Jawala went on to form the Ghadar Party, a revolutionary movement that called for diaspora Indians to end the British occupation of India. He would serve as the vice-president of the Ghadar Party. The Stockton gurdwara served as a key place for the Ghadarites. During World War I, Jawala recruited Sikhs to fight against the British colonial administration in Punjab while returning to the subcontinent aboard a boat and stopping at port-cities along the way. When he arrived in Calcutta on the boat Tosha Mans on 29 October 1914, he was arrested for his revolutionary activities. He was tried in Ludhiana and sentenced to fourteen years of jail, which was served at Montgomery Jail.
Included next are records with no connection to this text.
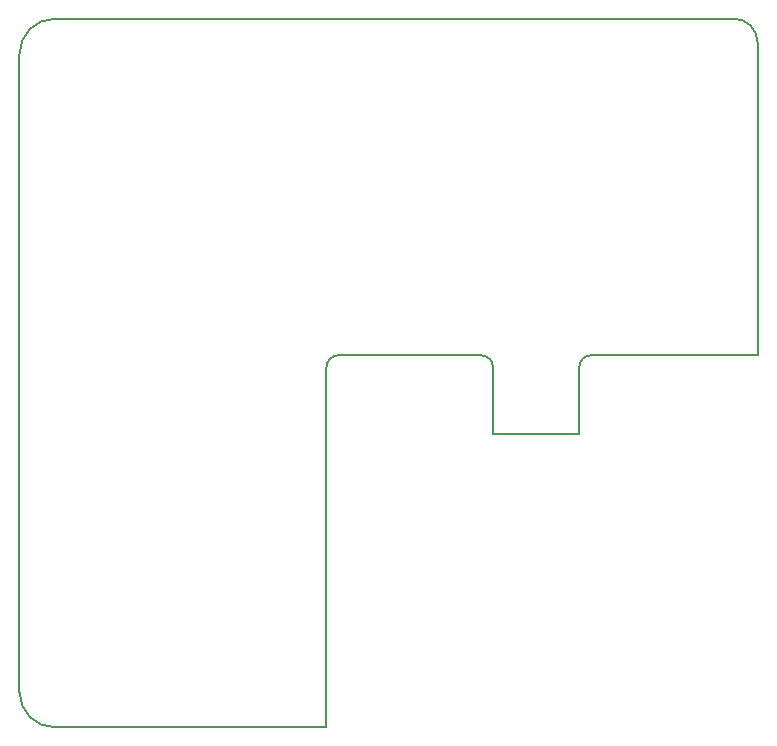
<source format=gm1>
%TF.GenerationSoftware,KiCad,Pcbnew,(5.1.4-0)*%
%TF.CreationDate,2019-11-16T13:15:52+08:00*%
%TF.ProjectId,VESC_6,56455343-5f36-42e6-9b69-6361645f7063,A*%
%TF.SameCoordinates,Original*%
%TF.FileFunction,Profile,NP*%
%FSLAX46Y46*%
G04 Gerber Fmt 4.6, Leading zero omitted, Abs format (unit mm)*
G04 Created by KiCad (PCBNEW (5.1.4-0)) date 2019-11-16 13:15:52*
%MOMM*%
%LPD*%
G04 APERTURE LIST*
%ADD10C,0.150000*%
G04 APERTURE END LIST*
D10*
X117000000Y-55000000D02*
G75*
G03X114000000Y-58000000I0J-3000000D01*
G01*
X114000000Y-58000000D02*
X114000000Y-112000000D01*
X114000000Y-112000000D02*
G75*
G03X117000000Y-115000000I3000000J0D01*
G01*
X117000000Y-55000000D02*
X117000000Y-55000000D01*
X141000000Y-83500000D02*
G75*
G03X140000000Y-84500000I0J-1000000D01*
G01*
X162400000Y-83500000D02*
G75*
G03X161400000Y-84500000I0J-1000000D01*
G01*
X153100000Y-83500000D02*
X141000000Y-83500000D01*
X154100000Y-90200000D02*
X154100000Y-84500000D01*
X161400000Y-90200000D02*
X154100000Y-90200000D01*
X161400000Y-84500000D02*
X161400000Y-90200000D01*
X176500000Y-83500000D02*
X162400000Y-83500000D01*
X176500000Y-57000000D02*
X176500000Y-83500000D01*
X154100000Y-84500000D02*
G75*
G03X153100000Y-83500000I-1000000J0D01*
G01*
X176500000Y-57000000D02*
G75*
G03X174500000Y-55000000I-2000000J0D01*
G01*
X140000000Y-115000000D02*
X140000000Y-84500000D01*
X174500000Y-55000000D02*
X117000000Y-55000000D01*
X140000000Y-115000000D02*
X117000000Y-115000000D01*
M02*

</source>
In 1928, the Kriti Kisan Lehar (movement) emerged from the Ghadar movement. In 1933, Jawala was released from jail after serving his sentence, with him beginning to work for the Desh Bhagat Pariwar Sahaik Committee. Jawala was the first president of the Punjab Kisan Sabha and led the peasant movement of the Nili Bar. In 1935 he was arrested again and sentenced to a year in jail. After release in 1938, he was involved in a bus accident while travelling to the All-India Kisan Conference and died on 8 May 1938.